- A man from Missouri was caught buying dangerous chemical weapons on the dark web.
- The person was using someone else’s name and address and bought the stuff using Bitcoin.
- Upon investigating, the authorities figured that the man had already sourced toxic substances through previous orders.
The US Department of Justice announced that a Missouri man who attempted to purchase a chemical weapon on the dark web using Bitcoin was sentenced to 12 years in federal prison. Jason William Siesser, 46, has admitted the crime as well as the aggravated identity theft that supported his illegal purchase efforts that happened on two separate occasions, one on June 14, 2018, and one on August 23, 2018.
According to the FBI, the 10 mL of the chemical weapon that Siesser purchased on the dark web is capable of killing up to 300 people. Instead of the ordered highly toxic compound, the FBI agents who were making the fake sale sent an inert substance to trap Siesser and figure out his real identity and residence. The man was making the purchase through a fake juvenile identity and paid $150 using an unreported and anonymous Bitcoin address.
After figuring out Siesser’s physical address, the FBI executed a search warrant on his house and on a shelf in the garage, they located 10 grams of cadmium arsenide, as well as another 100 grams of cadmium metal and approximately 500 ml of hydrochloric acid. The law enforcement agents also found an invoice indicating that Siesser had bought them all together on March 30, 2018.

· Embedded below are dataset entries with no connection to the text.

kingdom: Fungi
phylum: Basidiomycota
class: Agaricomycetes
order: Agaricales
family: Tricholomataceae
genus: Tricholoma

As for the man’s motives, the investigators found letters expressing anger and resentment over a breakup, so the arrested man was planning to hurt at least one person. However, the amount of the chemicals that Siesser held would enable him to intoxicate hundreds of innocent people if he decided to go that way.
The fact that people under emotional and psychological instability can source dangerous weapons from the dark web, even specialized chemicals, is another example of the many ways through which crooks are looking to make a profit by fulfilling the needs of sick people. Thankfully, this time, undercover agents were able to intervene and catch Siesser before it was too late.